* Об этом задании
К чему, согласно тексту о фильме «Богиня», невозможно приблизиться даже в самом трепетном пересказе? Перечислите все названные там особенности фильма.

* Фрагмент текста
----------
“Богиня”, про которую в ходе съемок много чего было известно и почти ничего не понятно, по итогам не понравилась почти никому. Не то чтобы неоконченная, но явно не полностью сыгранная пьеса, построенная к тому же на одних только диссонансах, она исправно и намеренно режет глаз и ухо. И вместе с тем являет пример беспрецедентной, почти самоубийственной авторской искренности, на какую, кажется, физически не способны режиссеры более сильные и умелые, чем Литвинова.
Писать что-либо членораздельное об этом фильме вообще странно и трудно — даже в самом трепетном пересказе невозможно приблизиться к его запинающейся интонации, к его недоговоренным разговорам, принципиально не додуманным до конца и потому оборванным на полуслове сценам. В любом пересказе эта история неизбежно покажется более гладкой, глянцевой, чем она есть.
“Богиня” рваным пунктиром рассказывает о 10 последних днях странной жизни следовательницы Фаины — всегдашней литвиновской полудивы, у которой дитриховская стальная проволока в позвоночнике сочетается с дырками на чулках, а декадентский подвыв в интонациях с простецким “этта самое” через два слова на третье. Как такую взяли на работу в милицию, вообще большой вопрос, потому что она явно больна на всю голову, к тому же пьет коньяк по утрам и в обед тоже. Ее явное несоответствие занимаемой должности тревожит не только зрителя, но и коллег, особенно возмущается ему энергично сыгранный Константином Мурзенко следователь Егоров (которого героиня переименовывает в Ягуарова и который обречен в этом переименованном виде жить и работать).
----------
Тестовые задания по диаграммам:
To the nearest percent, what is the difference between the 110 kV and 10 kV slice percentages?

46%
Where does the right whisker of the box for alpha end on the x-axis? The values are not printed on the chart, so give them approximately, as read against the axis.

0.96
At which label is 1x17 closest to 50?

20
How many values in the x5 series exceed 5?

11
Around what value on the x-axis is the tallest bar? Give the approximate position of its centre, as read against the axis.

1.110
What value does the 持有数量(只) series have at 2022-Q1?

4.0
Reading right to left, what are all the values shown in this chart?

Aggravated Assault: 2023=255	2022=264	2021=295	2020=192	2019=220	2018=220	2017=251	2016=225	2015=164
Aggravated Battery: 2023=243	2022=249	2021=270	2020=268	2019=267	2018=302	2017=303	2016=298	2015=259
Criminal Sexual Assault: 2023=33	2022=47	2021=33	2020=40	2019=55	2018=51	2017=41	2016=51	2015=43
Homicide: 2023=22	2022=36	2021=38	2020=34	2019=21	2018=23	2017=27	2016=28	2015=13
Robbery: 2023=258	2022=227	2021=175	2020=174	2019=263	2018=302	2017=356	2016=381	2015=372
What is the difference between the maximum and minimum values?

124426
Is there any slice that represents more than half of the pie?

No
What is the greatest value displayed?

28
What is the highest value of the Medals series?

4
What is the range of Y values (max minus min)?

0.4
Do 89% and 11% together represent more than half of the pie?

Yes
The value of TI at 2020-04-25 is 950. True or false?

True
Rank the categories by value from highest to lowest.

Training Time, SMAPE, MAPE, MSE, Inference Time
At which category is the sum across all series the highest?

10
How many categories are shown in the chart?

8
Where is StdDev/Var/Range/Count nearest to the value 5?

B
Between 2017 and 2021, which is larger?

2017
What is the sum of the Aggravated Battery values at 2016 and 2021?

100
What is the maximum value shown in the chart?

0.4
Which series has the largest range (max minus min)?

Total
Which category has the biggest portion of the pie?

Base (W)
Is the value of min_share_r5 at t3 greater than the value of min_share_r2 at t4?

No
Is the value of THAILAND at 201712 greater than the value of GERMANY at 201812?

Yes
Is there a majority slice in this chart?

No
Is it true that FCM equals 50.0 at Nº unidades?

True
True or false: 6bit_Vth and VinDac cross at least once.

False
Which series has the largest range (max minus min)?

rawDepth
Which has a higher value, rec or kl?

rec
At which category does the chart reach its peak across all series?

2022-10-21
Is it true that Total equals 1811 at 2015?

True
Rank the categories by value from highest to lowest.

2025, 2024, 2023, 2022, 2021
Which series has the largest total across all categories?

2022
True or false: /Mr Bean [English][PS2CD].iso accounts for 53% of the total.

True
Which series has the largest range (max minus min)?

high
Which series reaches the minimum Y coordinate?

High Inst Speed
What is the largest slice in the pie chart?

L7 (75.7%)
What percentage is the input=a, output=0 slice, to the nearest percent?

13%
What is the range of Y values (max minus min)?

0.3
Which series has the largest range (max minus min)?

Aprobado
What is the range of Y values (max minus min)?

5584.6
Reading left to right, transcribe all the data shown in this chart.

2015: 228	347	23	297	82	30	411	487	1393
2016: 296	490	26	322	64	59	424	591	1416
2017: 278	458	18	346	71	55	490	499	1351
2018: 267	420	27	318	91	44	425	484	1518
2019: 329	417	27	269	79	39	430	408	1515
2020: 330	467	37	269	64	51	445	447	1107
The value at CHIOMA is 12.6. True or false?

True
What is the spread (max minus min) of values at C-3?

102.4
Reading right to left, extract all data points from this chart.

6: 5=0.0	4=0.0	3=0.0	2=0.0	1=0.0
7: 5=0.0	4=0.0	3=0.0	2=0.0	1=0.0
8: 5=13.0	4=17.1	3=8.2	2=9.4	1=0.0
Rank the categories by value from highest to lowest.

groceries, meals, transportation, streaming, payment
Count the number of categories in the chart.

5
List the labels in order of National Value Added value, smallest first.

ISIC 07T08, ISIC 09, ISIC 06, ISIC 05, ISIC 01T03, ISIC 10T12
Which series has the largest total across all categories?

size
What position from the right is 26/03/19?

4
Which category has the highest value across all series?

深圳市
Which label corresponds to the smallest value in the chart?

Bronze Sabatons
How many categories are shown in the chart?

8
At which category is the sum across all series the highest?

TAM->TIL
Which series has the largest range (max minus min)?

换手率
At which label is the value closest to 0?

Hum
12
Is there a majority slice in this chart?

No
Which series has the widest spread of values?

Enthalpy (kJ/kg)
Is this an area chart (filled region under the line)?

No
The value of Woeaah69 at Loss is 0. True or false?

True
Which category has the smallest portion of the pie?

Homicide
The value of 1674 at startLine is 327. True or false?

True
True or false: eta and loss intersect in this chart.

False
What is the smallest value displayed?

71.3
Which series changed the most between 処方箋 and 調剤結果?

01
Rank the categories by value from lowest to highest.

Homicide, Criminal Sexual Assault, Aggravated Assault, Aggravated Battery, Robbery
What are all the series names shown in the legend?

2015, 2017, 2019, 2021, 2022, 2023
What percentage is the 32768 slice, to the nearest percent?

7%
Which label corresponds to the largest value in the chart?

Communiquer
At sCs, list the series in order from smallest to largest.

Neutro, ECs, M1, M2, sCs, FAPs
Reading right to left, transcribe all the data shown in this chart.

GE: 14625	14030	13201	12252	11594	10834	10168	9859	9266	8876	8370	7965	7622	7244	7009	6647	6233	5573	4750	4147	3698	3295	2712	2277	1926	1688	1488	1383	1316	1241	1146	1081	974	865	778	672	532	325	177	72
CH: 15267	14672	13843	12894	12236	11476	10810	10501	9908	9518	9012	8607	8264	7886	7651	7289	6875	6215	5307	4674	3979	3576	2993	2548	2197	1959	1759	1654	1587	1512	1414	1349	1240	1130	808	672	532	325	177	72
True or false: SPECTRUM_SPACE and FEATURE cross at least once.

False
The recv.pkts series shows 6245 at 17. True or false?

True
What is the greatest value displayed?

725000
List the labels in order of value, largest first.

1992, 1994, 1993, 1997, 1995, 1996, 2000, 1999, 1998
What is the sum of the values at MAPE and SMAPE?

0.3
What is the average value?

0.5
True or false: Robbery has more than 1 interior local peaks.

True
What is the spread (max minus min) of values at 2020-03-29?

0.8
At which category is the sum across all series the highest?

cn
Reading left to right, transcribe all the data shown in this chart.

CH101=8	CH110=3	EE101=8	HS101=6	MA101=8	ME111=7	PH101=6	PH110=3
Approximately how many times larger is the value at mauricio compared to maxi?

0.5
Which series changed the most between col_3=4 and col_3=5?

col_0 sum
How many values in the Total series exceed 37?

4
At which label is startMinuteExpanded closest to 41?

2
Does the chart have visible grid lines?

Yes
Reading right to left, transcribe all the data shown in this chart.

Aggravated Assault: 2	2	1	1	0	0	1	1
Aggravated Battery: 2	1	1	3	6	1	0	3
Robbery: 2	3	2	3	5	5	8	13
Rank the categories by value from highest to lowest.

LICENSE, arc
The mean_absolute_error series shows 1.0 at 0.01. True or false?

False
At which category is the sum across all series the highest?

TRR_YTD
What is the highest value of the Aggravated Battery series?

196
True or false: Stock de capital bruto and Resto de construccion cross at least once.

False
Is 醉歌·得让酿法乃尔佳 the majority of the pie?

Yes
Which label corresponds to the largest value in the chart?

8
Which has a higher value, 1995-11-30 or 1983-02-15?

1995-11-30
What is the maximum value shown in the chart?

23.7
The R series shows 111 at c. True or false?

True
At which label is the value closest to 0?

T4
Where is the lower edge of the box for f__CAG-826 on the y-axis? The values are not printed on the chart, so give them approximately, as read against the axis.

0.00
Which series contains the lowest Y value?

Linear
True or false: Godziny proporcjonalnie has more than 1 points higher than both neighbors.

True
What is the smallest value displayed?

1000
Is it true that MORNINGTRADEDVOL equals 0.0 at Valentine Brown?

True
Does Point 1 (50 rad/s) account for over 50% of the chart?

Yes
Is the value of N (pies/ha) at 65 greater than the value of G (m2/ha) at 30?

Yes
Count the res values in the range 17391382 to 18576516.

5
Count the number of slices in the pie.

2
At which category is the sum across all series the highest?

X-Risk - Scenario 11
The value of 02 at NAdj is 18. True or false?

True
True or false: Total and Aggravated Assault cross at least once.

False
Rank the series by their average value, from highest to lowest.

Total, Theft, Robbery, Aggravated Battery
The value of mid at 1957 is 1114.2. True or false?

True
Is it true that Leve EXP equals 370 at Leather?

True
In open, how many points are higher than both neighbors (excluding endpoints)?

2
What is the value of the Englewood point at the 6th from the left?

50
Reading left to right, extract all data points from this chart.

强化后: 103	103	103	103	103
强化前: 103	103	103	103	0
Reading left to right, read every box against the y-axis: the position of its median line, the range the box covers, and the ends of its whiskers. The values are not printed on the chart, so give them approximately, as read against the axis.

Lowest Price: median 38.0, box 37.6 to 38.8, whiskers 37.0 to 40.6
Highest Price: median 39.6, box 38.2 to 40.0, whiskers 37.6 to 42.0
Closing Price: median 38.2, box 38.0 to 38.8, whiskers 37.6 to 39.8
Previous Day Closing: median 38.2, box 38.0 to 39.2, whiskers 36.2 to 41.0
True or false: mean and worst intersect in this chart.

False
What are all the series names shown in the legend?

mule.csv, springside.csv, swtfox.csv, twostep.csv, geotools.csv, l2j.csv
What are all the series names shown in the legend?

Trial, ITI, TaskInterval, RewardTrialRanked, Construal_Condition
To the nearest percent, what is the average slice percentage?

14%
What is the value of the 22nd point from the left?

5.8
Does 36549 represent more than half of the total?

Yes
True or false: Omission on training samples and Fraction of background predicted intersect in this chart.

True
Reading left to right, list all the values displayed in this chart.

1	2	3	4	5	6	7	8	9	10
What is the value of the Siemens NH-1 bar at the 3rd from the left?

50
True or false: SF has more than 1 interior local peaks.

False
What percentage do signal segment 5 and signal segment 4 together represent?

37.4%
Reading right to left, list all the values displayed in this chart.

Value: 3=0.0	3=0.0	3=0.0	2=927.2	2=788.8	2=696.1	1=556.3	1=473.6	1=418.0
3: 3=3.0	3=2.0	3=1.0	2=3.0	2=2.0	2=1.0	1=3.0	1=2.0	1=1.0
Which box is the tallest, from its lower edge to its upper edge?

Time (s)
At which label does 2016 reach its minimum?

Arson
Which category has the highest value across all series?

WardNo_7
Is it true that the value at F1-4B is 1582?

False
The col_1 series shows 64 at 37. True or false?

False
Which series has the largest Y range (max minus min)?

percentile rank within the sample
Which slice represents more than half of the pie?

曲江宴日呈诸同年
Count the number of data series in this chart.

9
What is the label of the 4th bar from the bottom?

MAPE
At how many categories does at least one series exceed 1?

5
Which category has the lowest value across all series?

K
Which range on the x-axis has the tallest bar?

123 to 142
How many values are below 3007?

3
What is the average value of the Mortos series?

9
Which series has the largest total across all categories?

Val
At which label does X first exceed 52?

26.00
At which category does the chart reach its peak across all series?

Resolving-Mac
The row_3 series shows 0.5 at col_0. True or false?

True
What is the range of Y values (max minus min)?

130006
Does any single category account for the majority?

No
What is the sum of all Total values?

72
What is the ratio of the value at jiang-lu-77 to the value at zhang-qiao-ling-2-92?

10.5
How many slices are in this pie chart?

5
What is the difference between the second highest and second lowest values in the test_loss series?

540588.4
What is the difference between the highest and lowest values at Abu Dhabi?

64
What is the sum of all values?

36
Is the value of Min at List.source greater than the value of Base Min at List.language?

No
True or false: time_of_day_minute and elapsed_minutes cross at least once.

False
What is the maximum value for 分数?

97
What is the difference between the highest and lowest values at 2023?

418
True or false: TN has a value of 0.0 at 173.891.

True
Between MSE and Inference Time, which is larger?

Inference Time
----------
* Письменное решение
- запинающаяся интонация фильма;
- его недоговоренные разговоры;
- его принципиально не додуманные до конца и потому оборванные на полуслове сцены.